|Annu. Rev. Astron. Astrophys. 1994. 32:
Copyright © 1994 by . All rights reserved
9.3. M-Dwarfs vs Brown Dwarfs
In determining how small LMOs would need to be to provide the disk or halo dark matter, important information comes from red and infrared observations. From searches for sources in our own halo, Richstone et al (1992) find that halo mass-to-light ratio from stars between 0.5 M and 0.8 M exceeds 400, while Bahcall & Soneira (1984) find that the ratio from stars down to 0.15 M must exceed 650. This implies that stars in these mass ranges can only contribute a small fraction to the halo density. Even stronger constraints come from Gilmore & Hewett (1983), who find that the local number density of stars in the mass range 0.08-0.1 M can be at most 0.01 pc-3. This is a hundred times too small to explain the local dark matter problem and ten times to explain the halo problem.

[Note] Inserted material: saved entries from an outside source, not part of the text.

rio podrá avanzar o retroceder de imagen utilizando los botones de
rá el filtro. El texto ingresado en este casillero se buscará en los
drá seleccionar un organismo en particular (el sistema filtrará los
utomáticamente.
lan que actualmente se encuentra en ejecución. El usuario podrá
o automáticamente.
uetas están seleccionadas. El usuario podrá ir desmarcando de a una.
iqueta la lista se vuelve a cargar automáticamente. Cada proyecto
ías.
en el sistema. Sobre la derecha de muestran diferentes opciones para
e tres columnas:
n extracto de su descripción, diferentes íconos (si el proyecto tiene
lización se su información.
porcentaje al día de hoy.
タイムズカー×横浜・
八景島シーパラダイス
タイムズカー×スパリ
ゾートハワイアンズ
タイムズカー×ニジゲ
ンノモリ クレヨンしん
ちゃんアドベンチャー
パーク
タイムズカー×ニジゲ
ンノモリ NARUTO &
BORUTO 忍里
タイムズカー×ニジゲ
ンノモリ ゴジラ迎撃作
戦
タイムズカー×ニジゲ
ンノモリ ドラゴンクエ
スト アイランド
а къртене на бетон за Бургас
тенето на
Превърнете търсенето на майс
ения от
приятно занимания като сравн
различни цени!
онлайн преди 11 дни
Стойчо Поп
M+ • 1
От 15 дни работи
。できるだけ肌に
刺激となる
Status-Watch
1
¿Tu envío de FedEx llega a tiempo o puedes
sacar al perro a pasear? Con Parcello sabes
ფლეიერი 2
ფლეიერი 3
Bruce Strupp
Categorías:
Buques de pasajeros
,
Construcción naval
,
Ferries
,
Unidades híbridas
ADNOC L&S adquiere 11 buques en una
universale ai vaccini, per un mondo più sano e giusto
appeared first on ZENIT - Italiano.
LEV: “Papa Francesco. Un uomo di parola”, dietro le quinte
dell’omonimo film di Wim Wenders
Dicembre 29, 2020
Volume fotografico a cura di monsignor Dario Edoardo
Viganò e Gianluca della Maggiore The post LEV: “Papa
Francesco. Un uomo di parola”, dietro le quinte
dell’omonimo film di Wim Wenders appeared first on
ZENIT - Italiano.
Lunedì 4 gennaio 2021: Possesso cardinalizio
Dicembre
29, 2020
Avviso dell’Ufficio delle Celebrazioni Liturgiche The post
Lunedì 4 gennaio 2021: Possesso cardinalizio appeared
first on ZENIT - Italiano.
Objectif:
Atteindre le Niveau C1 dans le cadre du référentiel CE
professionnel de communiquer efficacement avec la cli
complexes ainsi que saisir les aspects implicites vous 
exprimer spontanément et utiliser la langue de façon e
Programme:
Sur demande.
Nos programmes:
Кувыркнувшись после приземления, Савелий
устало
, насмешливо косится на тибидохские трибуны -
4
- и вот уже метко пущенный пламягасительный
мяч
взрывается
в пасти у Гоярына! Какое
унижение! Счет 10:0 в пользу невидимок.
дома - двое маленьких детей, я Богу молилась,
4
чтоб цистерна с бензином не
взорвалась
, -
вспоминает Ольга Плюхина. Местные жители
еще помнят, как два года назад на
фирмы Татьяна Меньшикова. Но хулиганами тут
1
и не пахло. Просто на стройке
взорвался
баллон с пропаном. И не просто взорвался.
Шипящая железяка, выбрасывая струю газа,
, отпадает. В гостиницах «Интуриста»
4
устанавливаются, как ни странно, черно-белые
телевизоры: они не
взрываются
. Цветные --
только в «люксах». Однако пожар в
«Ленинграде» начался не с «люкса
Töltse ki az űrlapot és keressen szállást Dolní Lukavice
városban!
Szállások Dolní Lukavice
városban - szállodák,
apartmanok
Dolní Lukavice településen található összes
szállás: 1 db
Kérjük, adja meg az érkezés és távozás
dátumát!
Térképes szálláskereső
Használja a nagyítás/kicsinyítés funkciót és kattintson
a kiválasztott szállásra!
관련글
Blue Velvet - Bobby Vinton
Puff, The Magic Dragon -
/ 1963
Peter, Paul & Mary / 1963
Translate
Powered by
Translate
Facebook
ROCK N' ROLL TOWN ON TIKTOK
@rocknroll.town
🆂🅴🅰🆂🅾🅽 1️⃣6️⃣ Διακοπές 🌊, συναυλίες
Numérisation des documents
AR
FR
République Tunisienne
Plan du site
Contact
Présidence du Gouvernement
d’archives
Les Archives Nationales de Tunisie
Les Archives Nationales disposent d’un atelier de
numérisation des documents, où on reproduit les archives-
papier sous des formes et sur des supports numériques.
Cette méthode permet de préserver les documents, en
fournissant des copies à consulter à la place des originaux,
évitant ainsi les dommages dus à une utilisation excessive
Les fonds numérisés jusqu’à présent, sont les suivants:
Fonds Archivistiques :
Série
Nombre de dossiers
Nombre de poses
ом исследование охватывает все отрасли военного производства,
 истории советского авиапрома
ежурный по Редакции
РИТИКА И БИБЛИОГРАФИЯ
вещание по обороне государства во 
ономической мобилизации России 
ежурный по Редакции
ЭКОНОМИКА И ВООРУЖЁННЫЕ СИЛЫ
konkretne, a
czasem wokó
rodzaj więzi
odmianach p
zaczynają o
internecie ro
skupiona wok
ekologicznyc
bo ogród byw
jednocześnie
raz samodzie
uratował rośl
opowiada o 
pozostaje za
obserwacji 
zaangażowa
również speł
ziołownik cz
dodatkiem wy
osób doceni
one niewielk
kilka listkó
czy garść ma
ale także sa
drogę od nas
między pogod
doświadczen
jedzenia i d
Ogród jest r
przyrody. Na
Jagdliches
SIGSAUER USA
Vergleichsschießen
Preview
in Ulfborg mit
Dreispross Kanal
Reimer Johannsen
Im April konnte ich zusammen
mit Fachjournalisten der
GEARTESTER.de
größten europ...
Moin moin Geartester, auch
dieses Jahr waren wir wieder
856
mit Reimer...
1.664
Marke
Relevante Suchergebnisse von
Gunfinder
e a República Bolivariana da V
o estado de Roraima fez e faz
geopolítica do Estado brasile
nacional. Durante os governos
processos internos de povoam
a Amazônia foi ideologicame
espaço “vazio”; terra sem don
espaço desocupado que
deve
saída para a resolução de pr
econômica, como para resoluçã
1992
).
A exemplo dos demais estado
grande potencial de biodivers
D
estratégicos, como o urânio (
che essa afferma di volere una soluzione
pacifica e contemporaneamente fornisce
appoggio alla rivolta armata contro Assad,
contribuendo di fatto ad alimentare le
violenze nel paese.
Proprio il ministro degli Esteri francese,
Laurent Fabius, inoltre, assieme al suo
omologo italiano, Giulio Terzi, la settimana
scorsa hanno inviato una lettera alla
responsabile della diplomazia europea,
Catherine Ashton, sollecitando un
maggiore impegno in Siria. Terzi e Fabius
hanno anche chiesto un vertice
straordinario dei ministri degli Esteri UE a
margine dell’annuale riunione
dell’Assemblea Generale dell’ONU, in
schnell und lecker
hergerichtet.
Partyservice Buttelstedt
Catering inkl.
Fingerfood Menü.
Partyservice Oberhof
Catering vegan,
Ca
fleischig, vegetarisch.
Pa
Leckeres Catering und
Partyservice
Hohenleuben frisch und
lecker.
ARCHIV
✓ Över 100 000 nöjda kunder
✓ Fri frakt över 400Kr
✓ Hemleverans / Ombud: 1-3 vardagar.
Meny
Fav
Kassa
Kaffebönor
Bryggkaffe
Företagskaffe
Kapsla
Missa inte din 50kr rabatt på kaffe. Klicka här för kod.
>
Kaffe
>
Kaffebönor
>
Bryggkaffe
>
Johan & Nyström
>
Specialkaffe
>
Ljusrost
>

A similar conclusion is indicated by infrared observations of other spiral galaxies. For example, the K-band mass-to-light ratio exceeds 50 for NGC 4565 (Boughn et al 1981), 100 for M87 (Boughn & Saulson 1983), 64 for NGC 5907 (Skrutskie et al 1985), and 140 for NGC 100 (Casali & James 1994). Since the mass-to-light ratio is less than 60 for stars bigger than 0.08 M, the lower limit for hydrogen-burning (D' Antona & Mazzitelli 1985), this suggests that any hydrogen-burning stars are excluded. Lake (1992) has criticized some of these limits on the grounds that they involve attributing all the dynamical mass to the halo objects but the correction to the mass-to-light ratio for M87 and NGC 100 could hardly get it below 60. These observations therefore suggest that the halo dark matter must be in the form of brown dwarfs.